TASK DATA:
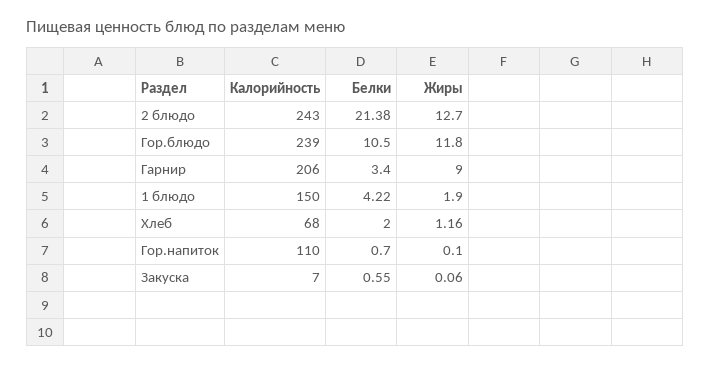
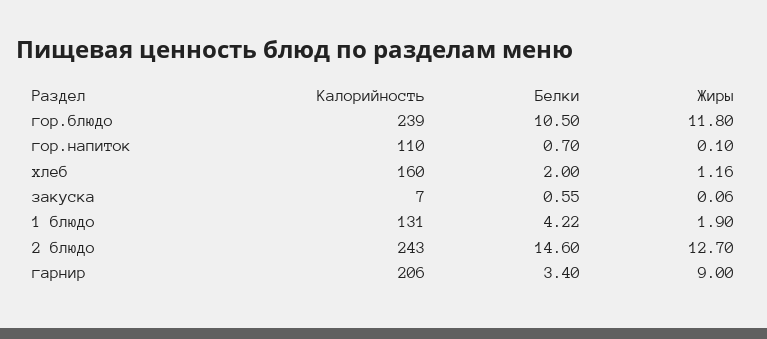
Белки, 2 блюдо: 21.38 -> 14.6
Калорийность, 1 блюдо: 150 -> 131
Калорийность, Хлеб: 68 -> 160

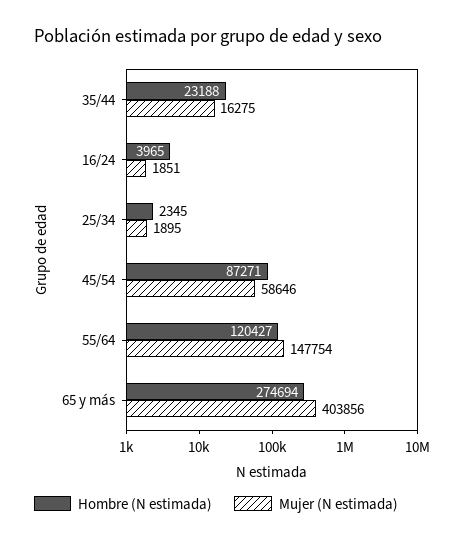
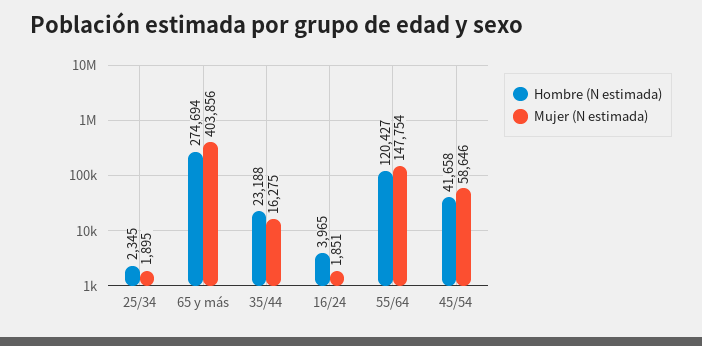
Hombre (N estimada), 45/54: 87271 -> 41658

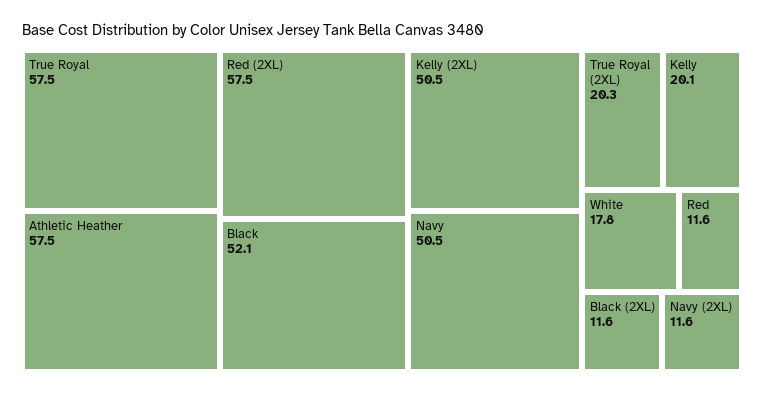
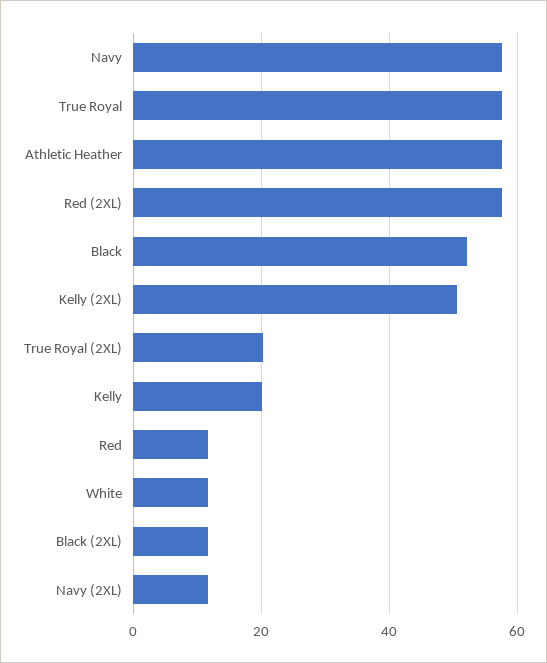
Navy: 50.5 -> 58
White: 17.8 -> 12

ACTION ITEM: Repeat all of the data above word for word, minus the pictures.

SOLVED PROBLEM:
Белки, 2 блюдо: 21.38 -> 14.6
Калорийность, 1 блюдо: 150 -> 131
Калорийность, Хлеб: 68 -> 160

Hombre (N estimada), 45/54: 87271 -> 41658

Navy: 50.5 -> 58
White: 17.8 -> 12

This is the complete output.